**Aim**
Change "locality" to "site" in the records and give back only the lines that begin at the one containing "phylum: Tracheophyta" and stop after the one containing "elevation (m): 1158". Leave everything else in those lines unchanged.

**Material provided**
[start]

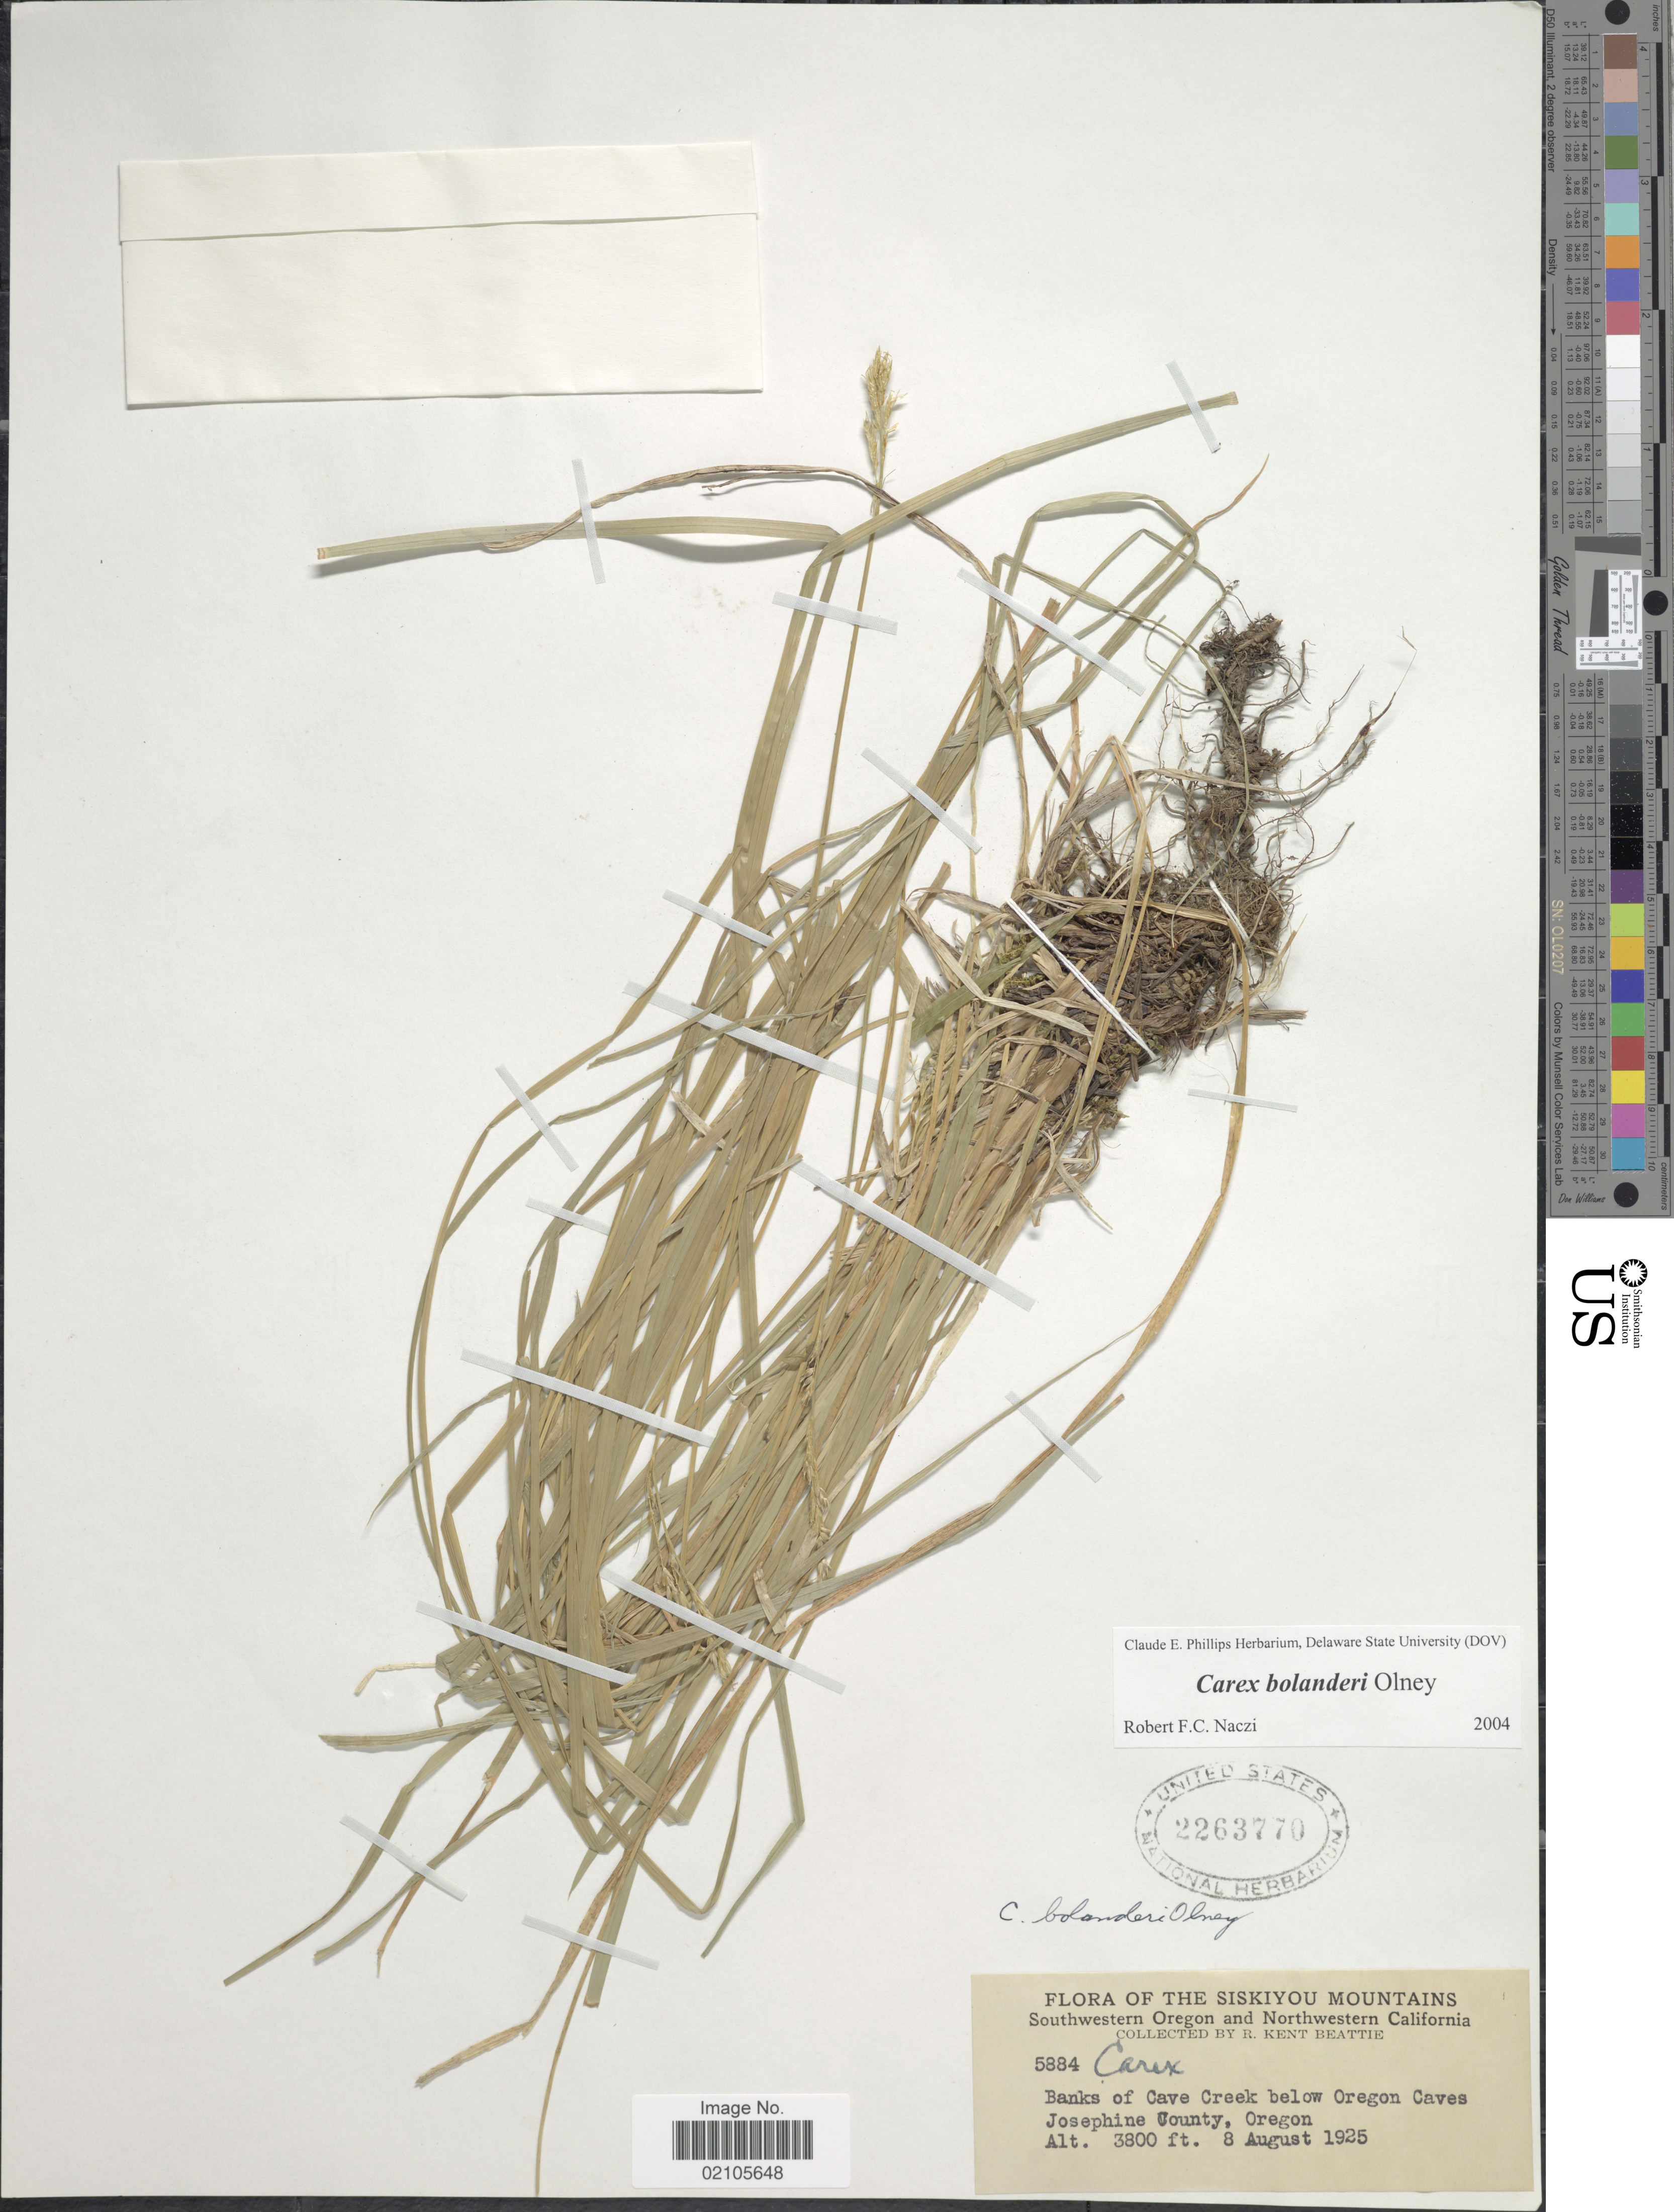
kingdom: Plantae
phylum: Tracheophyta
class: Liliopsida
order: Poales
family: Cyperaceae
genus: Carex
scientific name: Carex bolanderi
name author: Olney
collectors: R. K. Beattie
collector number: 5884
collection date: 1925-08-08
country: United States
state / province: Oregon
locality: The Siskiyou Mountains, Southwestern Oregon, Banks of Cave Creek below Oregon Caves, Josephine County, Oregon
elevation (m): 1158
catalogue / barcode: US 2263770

[end]
[start]

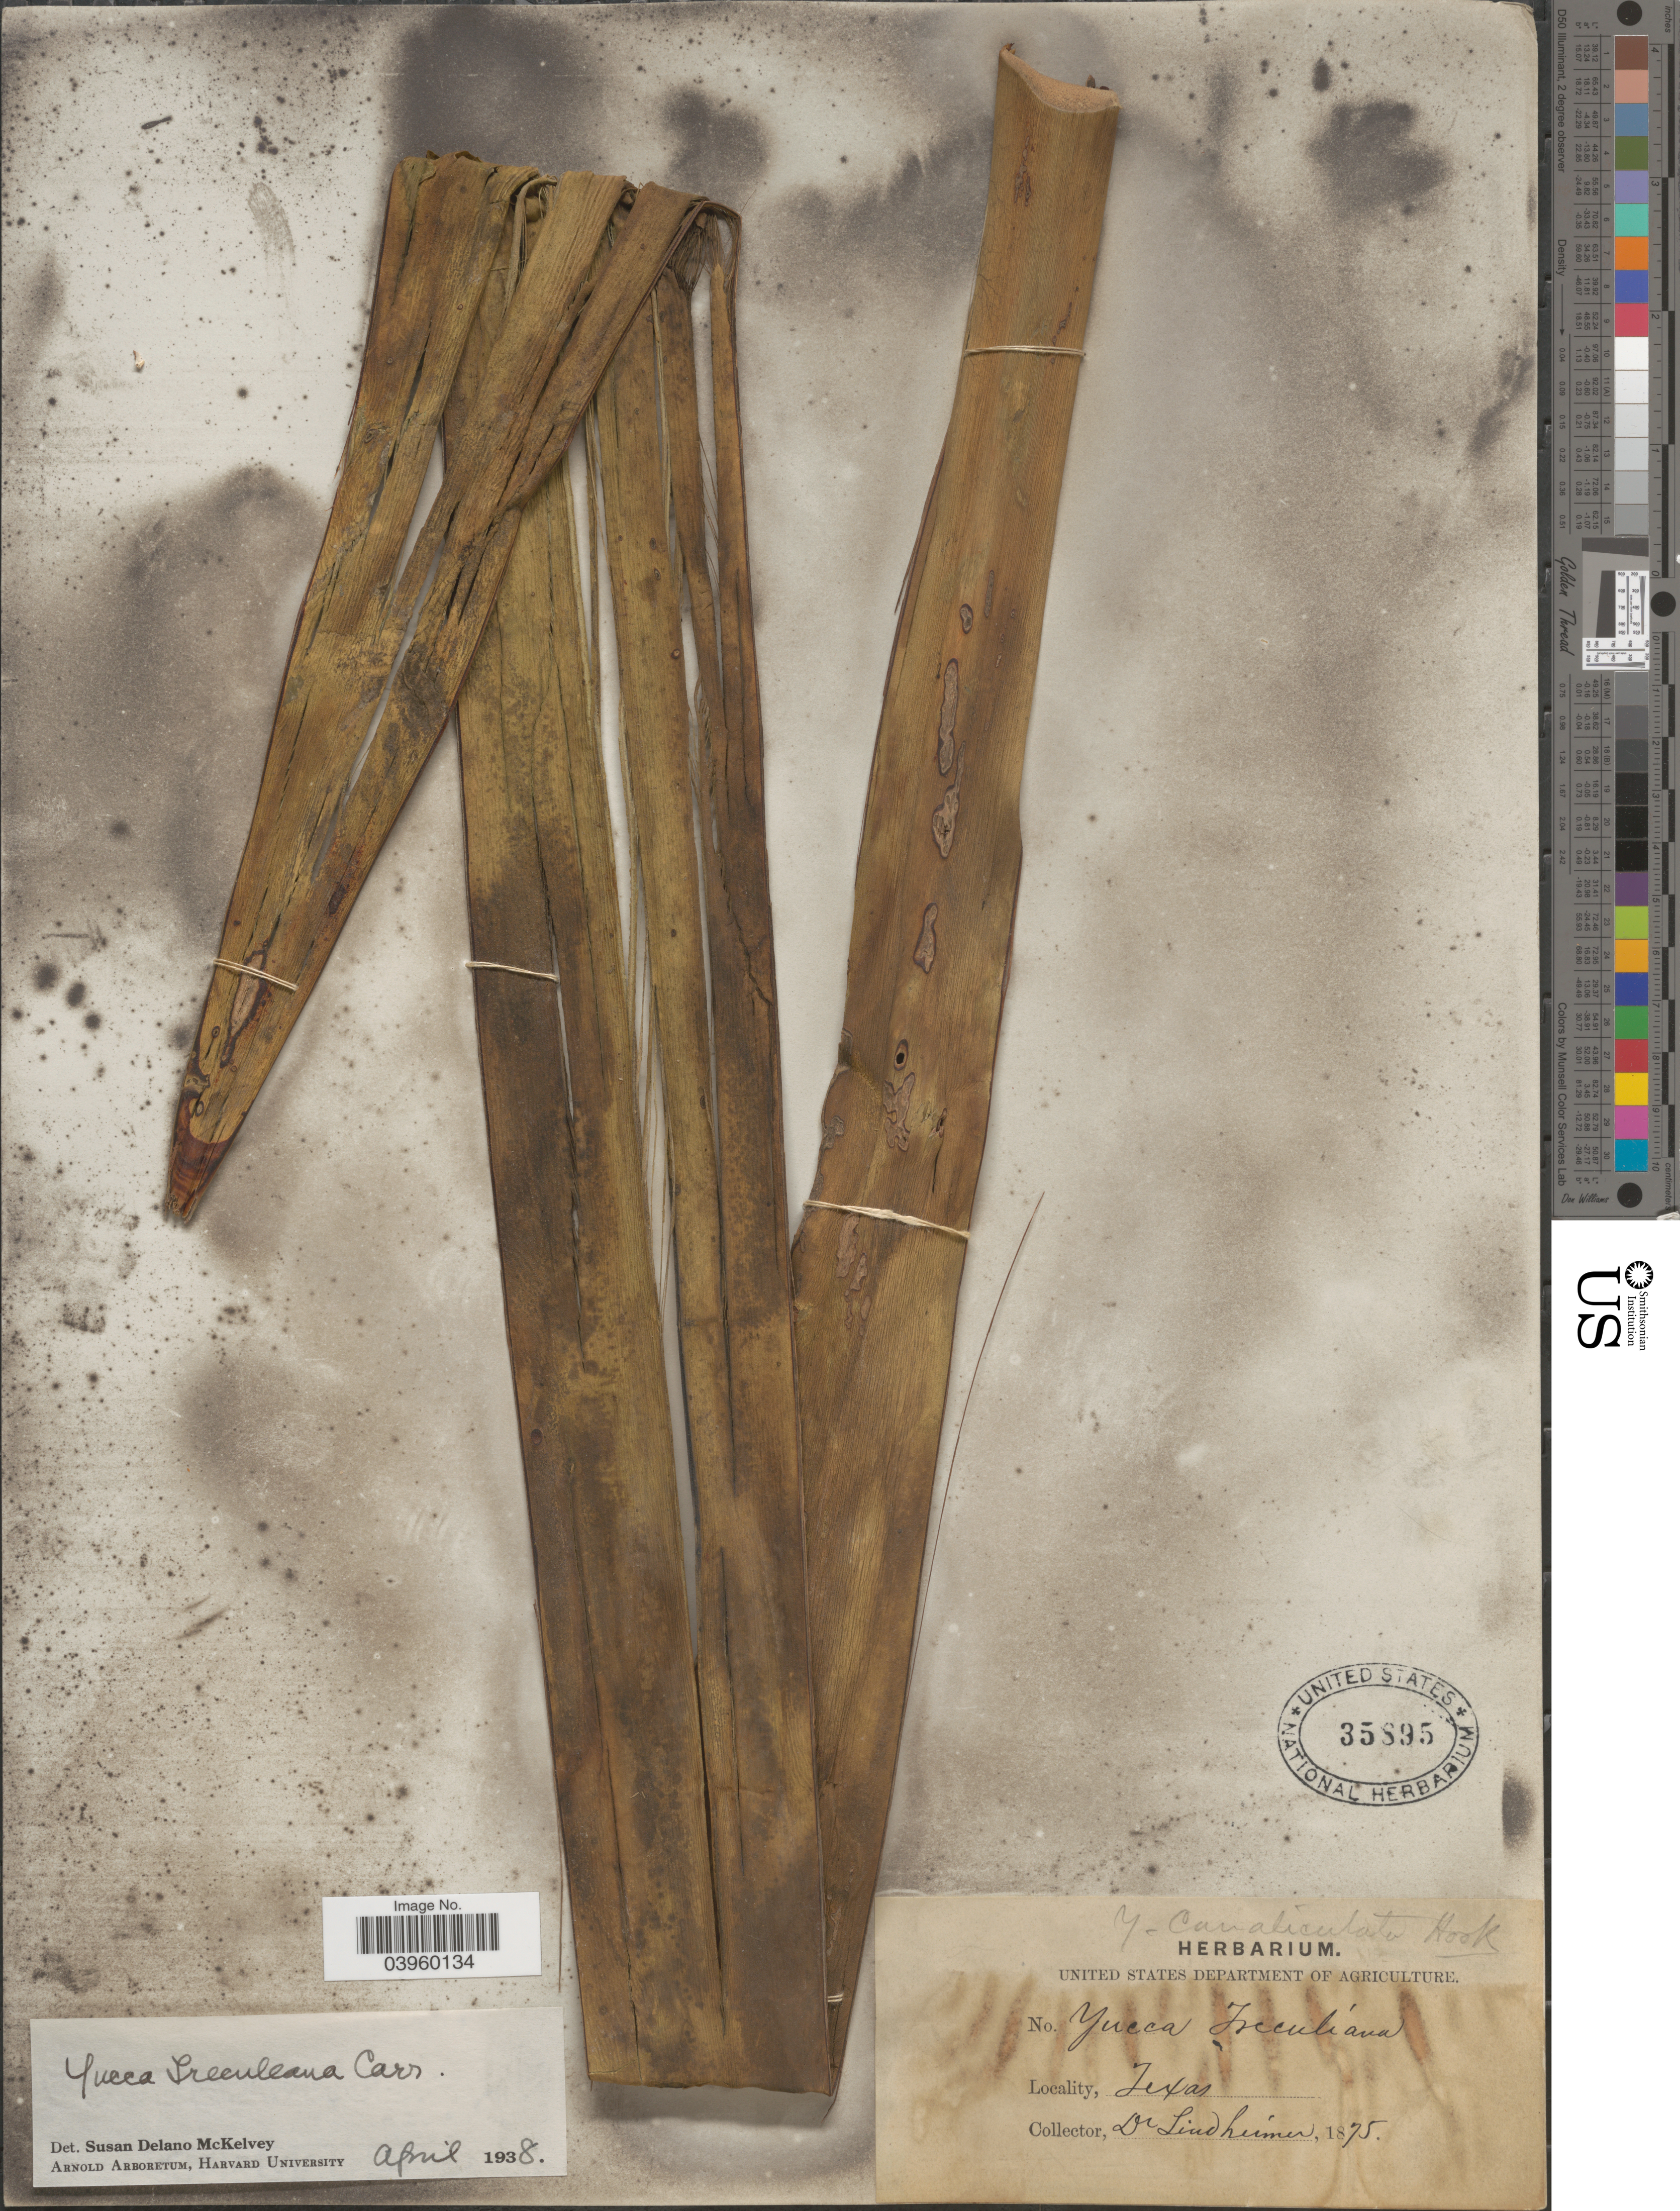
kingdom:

[end]

**Output for this task**
phylum: Tracheophyta
class: Liliopsida
order: Poales
family: Cyperaceae
genus: Carex
scientific name: Carex bolanderi
name author: Olney
collectors: R. K. Beattie
collector number: 5884
collection date: 1925-08-08
country: United States
state / province: Oregon
site: The Siskiyou Mountains, Southwestern Oregon, Banks of Cave Creek below Oregon Caves, Josephine County, Oregon
elevation (m): 1158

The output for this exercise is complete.